§ Work order
All lines below starting at the one that holds "Peaking | 125" and ending at the one that holds "This code sample" should be printed exactly, ends included. Pictures should not be printed, nor anything else.

Stored items

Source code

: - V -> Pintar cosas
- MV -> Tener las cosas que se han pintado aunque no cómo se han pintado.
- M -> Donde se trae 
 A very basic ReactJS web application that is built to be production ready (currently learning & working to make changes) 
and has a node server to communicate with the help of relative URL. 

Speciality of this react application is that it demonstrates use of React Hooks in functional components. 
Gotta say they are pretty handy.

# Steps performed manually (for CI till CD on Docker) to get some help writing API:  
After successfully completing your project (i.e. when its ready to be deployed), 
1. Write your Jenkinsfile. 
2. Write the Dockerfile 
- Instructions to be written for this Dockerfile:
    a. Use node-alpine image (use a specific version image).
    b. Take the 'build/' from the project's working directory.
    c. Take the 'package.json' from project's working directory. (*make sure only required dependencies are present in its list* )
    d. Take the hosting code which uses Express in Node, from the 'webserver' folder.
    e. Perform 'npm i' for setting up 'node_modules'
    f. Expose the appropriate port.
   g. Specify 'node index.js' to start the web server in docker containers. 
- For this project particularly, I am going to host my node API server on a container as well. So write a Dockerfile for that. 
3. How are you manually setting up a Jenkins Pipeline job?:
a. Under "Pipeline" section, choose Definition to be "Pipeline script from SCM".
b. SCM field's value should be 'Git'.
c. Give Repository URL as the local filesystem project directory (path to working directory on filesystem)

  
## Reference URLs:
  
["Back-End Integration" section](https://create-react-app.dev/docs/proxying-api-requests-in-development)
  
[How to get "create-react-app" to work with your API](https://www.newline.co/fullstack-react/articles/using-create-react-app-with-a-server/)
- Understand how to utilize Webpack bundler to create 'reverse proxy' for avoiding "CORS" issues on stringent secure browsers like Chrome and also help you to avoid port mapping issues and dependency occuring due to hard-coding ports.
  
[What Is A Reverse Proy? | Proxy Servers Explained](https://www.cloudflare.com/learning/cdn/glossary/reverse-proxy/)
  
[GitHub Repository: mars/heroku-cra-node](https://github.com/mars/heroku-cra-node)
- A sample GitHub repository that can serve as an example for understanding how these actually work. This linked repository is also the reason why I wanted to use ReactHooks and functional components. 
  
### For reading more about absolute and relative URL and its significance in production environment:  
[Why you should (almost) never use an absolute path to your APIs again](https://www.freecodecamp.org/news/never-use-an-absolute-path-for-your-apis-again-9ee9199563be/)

...

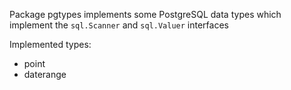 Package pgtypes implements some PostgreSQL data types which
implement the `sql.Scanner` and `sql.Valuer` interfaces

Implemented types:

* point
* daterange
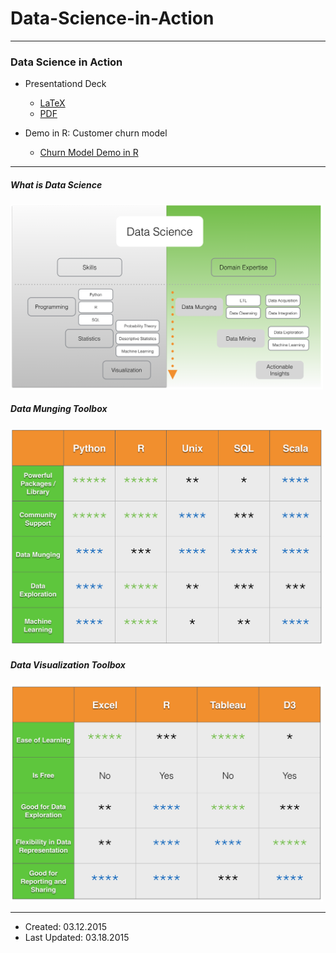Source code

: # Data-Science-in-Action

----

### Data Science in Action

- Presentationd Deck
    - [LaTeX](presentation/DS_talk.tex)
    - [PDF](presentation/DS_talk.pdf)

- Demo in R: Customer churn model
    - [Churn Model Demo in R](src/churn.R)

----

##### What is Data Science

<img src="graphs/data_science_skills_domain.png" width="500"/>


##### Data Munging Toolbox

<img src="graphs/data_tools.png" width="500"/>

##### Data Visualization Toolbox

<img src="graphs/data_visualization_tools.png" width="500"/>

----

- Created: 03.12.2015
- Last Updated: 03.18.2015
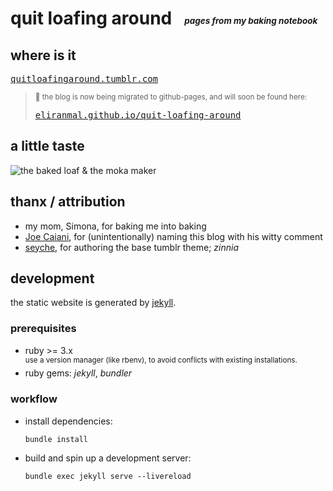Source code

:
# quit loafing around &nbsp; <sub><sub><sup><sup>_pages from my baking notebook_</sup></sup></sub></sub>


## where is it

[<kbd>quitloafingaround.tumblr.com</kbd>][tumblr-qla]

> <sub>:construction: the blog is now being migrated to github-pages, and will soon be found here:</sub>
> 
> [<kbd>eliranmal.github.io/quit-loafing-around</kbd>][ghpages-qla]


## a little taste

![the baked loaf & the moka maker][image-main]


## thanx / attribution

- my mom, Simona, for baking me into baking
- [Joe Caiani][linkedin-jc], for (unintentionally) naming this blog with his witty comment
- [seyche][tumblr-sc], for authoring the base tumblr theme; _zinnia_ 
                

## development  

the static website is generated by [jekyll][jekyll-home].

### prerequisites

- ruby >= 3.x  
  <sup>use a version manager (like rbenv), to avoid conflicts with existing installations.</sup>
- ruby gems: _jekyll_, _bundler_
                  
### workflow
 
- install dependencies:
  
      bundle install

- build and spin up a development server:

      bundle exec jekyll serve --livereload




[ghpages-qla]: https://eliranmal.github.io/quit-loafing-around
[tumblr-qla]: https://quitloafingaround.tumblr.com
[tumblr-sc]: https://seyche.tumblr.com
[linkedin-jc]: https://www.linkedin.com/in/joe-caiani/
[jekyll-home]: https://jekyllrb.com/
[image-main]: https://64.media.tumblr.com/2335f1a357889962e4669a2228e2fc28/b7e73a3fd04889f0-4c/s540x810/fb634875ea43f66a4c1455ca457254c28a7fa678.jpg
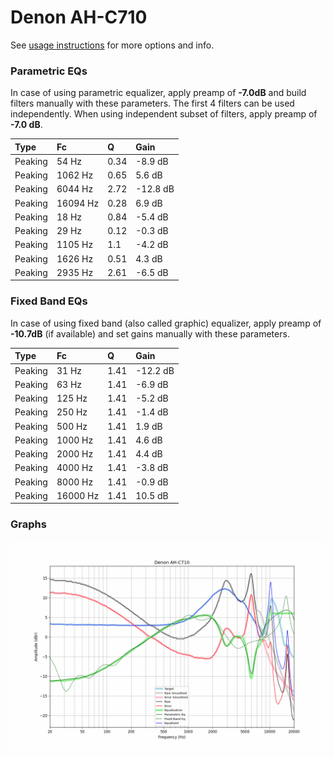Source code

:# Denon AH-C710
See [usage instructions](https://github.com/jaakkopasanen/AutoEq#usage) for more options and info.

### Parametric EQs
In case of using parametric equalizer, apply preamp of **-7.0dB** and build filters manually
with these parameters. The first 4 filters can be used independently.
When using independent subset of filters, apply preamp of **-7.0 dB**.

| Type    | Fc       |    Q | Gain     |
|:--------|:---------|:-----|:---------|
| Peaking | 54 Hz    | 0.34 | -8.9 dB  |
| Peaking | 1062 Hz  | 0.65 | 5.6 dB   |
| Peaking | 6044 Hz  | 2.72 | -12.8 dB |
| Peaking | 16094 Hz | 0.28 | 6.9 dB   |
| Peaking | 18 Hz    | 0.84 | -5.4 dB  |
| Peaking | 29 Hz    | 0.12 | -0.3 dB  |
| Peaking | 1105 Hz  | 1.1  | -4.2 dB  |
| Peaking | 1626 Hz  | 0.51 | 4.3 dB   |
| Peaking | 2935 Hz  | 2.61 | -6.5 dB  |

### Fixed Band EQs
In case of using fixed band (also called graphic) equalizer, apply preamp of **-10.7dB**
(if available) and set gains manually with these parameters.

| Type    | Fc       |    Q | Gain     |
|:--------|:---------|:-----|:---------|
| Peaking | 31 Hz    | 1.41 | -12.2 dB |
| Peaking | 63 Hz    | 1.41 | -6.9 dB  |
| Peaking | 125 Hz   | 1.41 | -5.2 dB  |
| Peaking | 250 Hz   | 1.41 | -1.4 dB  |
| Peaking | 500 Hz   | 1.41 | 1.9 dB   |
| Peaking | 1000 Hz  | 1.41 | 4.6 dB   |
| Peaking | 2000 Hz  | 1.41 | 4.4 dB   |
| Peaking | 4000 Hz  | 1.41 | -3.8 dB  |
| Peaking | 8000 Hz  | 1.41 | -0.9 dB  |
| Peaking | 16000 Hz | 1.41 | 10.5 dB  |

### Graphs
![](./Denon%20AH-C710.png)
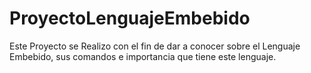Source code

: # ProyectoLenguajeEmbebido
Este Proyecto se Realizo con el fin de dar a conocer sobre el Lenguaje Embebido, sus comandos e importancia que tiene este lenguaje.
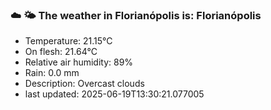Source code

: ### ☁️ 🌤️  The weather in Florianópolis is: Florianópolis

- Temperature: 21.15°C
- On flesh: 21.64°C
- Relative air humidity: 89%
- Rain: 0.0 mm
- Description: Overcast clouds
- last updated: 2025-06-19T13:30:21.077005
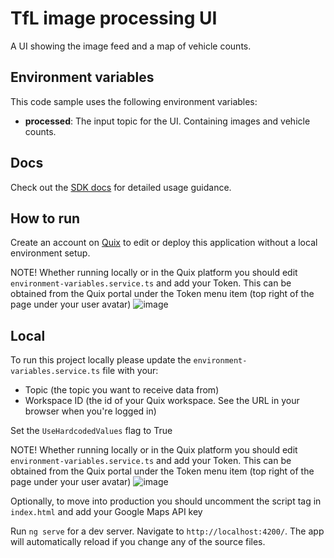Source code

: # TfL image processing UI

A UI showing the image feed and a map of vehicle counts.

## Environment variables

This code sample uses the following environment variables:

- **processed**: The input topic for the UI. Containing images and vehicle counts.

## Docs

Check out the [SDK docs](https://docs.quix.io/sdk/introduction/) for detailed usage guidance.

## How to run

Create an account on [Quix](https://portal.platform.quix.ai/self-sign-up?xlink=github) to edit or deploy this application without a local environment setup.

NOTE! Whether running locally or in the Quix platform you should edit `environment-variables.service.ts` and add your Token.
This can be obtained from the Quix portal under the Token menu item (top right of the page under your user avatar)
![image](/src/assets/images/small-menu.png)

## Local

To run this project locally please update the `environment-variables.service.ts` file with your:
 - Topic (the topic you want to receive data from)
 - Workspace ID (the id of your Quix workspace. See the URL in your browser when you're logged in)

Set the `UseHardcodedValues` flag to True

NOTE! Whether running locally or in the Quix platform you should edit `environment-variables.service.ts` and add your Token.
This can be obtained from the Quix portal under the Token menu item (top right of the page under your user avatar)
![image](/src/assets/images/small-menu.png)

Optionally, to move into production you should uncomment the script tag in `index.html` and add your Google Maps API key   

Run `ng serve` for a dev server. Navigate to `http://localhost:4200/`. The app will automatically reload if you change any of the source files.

§ Exercise result
| Peaking | 125 Hz   | 1.41 | -5.2 dB  |
| Peaking | 250 Hz   | 1.41 | -1.4 dB  |
| Peaking | 500 Hz   | 1.41 | 1.9 dB   |
| Peaking | 1000 Hz  | 1.41 | 4.6 dB   |
| Peaking | 2000 Hz  | 1.41 | 4.4 dB   |
| Peaking | 4000 Hz  | 1.41 | -3.8 dB  |
| Peaking | 8000 Hz  | 1.41 | -0.9 dB  |
| Peaking | 16000 Hz | 1.41 | 10.5 dB  |

### Graphs
![](./Denon%20AH-C710.png)
Source code

: # ProyectoLenguajeEmbebido
Este Proyecto se Realizo con el fin de dar a conocer sobre el Lenguaje Embebido, sus comandos e importancia que tiene este lenguaje.
Source code

: ### ☁️ 🌤️  The weather in Florianópolis is: Florianópolis

- Temperature: 21.15°C
- On flesh: 21.64°C
- Relative air humidity: 89%
- Rain: 0.0 mm
- Description: Overcast clouds
- last updated: 2025-06-19T13:30:21.077005
Source code

: # TfL image processing UI

A UI showing the image feed and a map of vehicle counts.

## Environment variables

This code sample uses the following environment variables:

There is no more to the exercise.